Copy each line of the records that includes "office".

[Image change detection data]
——————

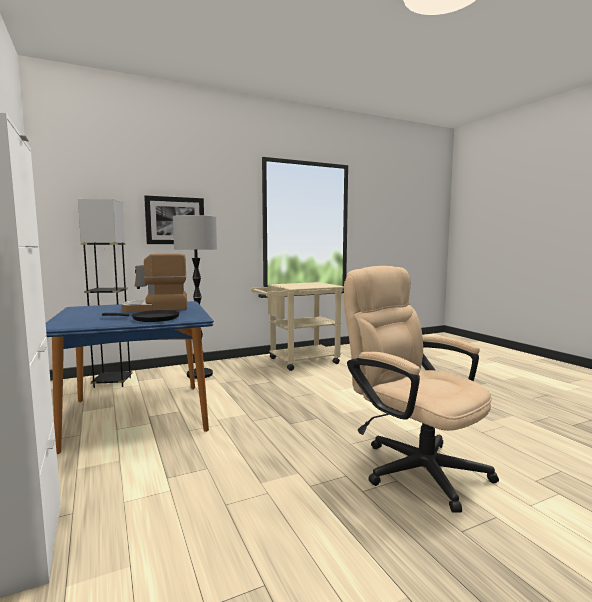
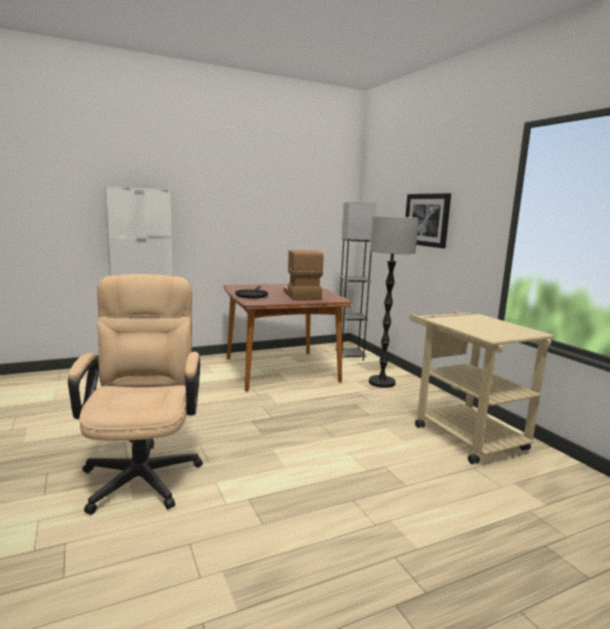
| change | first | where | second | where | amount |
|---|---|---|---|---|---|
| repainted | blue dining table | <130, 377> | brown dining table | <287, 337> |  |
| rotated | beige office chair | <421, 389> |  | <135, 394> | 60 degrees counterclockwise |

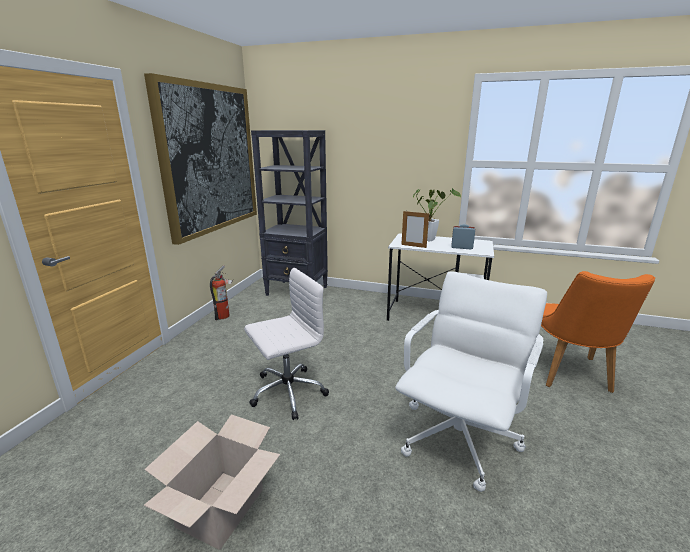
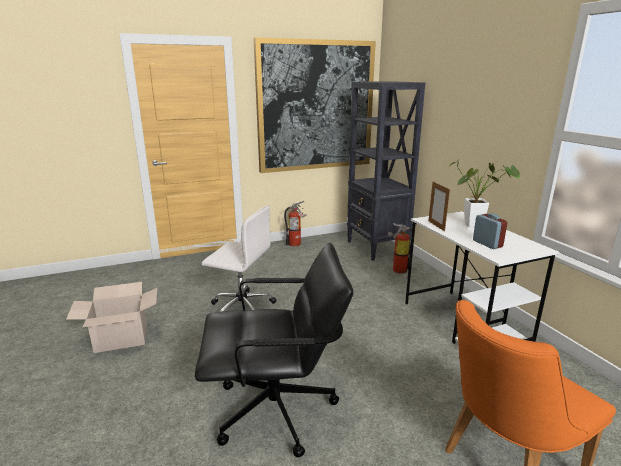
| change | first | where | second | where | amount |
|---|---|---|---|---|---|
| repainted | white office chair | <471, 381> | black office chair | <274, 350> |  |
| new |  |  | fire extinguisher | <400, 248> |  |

——————

#### Solution for this task:
| rotated | beige office chair | <421, 389> |  | <135, 394> | 60 degrees counterclockwise |
| repainted | white office chair | <471, 381> | black office chair | <274, 350> |  |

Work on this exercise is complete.